Selected excerpt:
== Segment start ==

Life advice from Aristotle

A new book by Philosophy’s Susan Sauvé Meyer gives tips from the philosopher’s ‘Nicomachean Ethics’ on how to live well in any age.

The title “How to Flourish” sounds like any other self-help book—until you see the subtitle, “An Ancient Guide to Living Well.” The bright yellow book turns out to be an abridged version of Aristotle’s “Nicomachean Ethics,” translated by and with additional commentary by School of Arts & Sciences philosophy professor Susan Sauvé Meyer.

Left: Susan Sauvé Meyer; right: book cover for “How to Flourish”
Image: Courtesy of OMNIA

What can a dead man from ancient Greece tell us about how to live well in a world with the internet, nuclear weapons, climate threats, and fast food? Sections within the book with headings like “Justice,” “Fun and Games,” “Personal Finance,” “Anger Management,” and so on, show that Aristotle does indeed have something to say about issues we currently face.

== Segment end ==

Data:
== Segment start ==

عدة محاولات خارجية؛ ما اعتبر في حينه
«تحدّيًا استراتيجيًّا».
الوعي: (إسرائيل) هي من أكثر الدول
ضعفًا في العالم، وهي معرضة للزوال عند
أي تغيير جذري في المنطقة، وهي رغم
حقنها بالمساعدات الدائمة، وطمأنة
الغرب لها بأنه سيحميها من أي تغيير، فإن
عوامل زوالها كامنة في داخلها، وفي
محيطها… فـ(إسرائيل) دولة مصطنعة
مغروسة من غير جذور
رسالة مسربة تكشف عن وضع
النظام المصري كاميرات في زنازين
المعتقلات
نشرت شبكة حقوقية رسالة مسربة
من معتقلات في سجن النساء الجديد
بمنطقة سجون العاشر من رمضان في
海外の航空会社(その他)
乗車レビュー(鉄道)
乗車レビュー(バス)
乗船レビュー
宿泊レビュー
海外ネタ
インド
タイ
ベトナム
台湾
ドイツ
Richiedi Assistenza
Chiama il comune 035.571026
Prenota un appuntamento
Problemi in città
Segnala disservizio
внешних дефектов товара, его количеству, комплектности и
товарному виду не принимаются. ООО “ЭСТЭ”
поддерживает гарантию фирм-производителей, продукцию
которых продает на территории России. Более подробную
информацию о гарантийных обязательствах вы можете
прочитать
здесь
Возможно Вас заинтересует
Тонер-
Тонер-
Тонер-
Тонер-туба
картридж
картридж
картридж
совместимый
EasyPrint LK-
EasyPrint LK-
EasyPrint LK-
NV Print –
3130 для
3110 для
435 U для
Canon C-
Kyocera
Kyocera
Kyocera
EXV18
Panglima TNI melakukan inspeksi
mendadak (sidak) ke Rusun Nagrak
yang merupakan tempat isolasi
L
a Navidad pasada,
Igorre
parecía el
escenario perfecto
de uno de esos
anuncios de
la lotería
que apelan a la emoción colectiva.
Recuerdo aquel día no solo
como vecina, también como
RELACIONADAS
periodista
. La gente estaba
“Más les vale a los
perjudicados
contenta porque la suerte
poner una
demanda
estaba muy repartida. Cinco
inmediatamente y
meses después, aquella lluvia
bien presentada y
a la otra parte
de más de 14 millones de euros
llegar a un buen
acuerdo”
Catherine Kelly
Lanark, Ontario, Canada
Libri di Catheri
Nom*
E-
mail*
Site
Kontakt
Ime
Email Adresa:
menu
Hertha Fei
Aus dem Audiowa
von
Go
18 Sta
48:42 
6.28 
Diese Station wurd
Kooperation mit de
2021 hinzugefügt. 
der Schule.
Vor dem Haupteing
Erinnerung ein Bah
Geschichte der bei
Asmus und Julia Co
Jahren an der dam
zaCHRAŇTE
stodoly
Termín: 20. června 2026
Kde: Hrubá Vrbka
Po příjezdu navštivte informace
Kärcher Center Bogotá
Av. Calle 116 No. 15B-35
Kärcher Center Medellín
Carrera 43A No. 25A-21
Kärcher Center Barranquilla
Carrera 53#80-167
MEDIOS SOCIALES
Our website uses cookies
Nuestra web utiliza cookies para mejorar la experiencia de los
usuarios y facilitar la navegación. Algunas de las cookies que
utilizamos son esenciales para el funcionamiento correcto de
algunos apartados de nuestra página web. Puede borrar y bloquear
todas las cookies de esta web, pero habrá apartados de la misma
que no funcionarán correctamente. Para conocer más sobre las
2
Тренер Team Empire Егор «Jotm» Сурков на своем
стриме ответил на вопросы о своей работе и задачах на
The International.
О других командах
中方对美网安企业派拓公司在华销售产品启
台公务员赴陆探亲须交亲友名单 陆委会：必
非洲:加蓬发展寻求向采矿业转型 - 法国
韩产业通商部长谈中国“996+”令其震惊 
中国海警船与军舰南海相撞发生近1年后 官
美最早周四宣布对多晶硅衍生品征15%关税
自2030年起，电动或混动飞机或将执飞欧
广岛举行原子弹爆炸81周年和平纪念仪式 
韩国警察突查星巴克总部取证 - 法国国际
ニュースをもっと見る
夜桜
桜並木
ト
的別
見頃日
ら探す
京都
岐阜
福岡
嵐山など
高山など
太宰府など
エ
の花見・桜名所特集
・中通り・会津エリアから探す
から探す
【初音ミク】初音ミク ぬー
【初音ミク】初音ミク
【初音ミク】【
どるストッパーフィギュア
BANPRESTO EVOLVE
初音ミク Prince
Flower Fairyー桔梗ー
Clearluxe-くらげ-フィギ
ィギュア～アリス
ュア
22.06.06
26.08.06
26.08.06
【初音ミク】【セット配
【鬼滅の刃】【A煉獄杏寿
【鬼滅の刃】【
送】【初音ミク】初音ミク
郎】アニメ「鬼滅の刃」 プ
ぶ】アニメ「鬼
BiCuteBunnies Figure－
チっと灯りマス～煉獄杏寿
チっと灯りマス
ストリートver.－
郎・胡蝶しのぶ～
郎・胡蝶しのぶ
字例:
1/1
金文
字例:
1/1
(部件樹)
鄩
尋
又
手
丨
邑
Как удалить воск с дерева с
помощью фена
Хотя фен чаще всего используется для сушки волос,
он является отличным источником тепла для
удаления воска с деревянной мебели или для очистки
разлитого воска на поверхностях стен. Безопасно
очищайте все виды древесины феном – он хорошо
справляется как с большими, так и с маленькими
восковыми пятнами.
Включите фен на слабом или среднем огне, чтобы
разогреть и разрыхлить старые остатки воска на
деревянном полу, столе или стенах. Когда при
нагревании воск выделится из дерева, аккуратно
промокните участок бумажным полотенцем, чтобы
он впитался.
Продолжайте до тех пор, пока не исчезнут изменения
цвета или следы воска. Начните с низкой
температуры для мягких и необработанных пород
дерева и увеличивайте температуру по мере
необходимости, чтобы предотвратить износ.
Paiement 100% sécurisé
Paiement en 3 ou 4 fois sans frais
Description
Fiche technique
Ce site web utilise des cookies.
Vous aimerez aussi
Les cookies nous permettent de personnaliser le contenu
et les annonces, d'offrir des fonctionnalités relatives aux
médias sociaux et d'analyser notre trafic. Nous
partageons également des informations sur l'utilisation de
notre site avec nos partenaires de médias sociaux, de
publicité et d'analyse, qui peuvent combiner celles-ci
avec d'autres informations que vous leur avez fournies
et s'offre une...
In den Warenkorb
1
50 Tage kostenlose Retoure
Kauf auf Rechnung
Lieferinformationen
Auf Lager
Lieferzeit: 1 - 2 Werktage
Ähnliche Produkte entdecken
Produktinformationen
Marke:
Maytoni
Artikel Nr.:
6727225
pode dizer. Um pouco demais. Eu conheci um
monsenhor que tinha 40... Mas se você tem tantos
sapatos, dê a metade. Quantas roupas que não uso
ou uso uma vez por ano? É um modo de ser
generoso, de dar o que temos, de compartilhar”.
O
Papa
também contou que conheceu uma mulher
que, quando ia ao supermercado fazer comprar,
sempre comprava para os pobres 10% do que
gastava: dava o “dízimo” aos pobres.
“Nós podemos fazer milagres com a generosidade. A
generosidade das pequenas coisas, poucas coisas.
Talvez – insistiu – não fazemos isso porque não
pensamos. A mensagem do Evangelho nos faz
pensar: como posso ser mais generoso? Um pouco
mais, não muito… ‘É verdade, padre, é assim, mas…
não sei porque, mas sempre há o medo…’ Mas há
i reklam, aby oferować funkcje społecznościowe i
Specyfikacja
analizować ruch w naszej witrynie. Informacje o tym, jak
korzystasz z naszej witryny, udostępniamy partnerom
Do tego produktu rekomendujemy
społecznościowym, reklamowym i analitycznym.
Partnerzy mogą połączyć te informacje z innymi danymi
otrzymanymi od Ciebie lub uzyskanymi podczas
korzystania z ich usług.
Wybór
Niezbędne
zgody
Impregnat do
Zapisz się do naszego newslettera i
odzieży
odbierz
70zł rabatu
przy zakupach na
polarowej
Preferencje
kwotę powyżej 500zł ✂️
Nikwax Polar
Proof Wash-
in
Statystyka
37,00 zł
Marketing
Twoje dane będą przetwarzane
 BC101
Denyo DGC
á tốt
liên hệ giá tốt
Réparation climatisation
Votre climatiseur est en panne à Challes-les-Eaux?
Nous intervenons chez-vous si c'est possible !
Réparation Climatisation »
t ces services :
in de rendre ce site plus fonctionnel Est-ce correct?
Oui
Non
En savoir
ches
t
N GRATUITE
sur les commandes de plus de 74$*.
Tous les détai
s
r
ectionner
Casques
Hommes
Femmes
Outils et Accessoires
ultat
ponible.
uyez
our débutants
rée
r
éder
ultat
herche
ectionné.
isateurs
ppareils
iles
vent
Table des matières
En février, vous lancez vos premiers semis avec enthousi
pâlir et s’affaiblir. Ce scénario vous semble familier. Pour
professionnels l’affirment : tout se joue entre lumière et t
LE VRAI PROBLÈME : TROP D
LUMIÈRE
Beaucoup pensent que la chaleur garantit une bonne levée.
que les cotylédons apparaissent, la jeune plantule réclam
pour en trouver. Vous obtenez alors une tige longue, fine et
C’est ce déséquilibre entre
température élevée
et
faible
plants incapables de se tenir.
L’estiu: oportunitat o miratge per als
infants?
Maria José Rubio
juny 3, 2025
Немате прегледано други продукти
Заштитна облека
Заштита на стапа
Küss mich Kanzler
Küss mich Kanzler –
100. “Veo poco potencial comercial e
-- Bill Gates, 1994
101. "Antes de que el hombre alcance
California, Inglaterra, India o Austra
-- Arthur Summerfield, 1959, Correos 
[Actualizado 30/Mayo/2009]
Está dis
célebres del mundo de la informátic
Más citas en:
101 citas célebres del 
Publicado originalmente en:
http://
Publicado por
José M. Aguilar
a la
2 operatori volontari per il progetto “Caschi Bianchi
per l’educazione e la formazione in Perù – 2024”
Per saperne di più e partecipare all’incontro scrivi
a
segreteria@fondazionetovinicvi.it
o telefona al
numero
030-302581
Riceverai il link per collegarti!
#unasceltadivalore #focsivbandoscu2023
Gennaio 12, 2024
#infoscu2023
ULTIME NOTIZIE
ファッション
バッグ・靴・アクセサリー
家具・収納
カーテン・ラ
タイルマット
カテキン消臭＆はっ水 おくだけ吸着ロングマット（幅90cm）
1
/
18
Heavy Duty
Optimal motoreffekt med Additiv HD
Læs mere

== Segment end ==

Work instructions:
A. Echo part of the article on Aristotle's advice. Begin at the words that have "Image: Courtesy of" and stop after "we currently face.".
B. Using the article on Aristotle's advice, answer yes or no to each statement, and quote the words that settle it: (i) The book is a shortened version of Aristotle's "Nicomachean Ethics." (ii) Susan Sauvé Meyer is a history professor. (iii) One section of the book is headed "Anger Management."
C. According to the article on Aristotle's advice, what color is the book "How to Flourish"?
The listing comes from a different source than the article on Aristotle's advice.

Expected results:
A.
Image: Courtesy of OMNIA

What can a dead man from ancient Greece tell us about how to live well in a world with the internet, nuclear weapons, climate threats, and fast food? Sections within the book with headings like “Justice,” “Fun and Games,” “Personal Finance,” “Anger Management,” and so on, show that Aristotle does indeed have something to say about issues we currently face.

B.
(i) Yes: "an abridged version of Aristotle’s “Nicomachean Ethics,”"
(ii) No: "School of Arts & Sciences philosophy professor Susan Sauvé Meyer"
(iii) Yes: "“Anger Management,”"

C. It is bright yellow.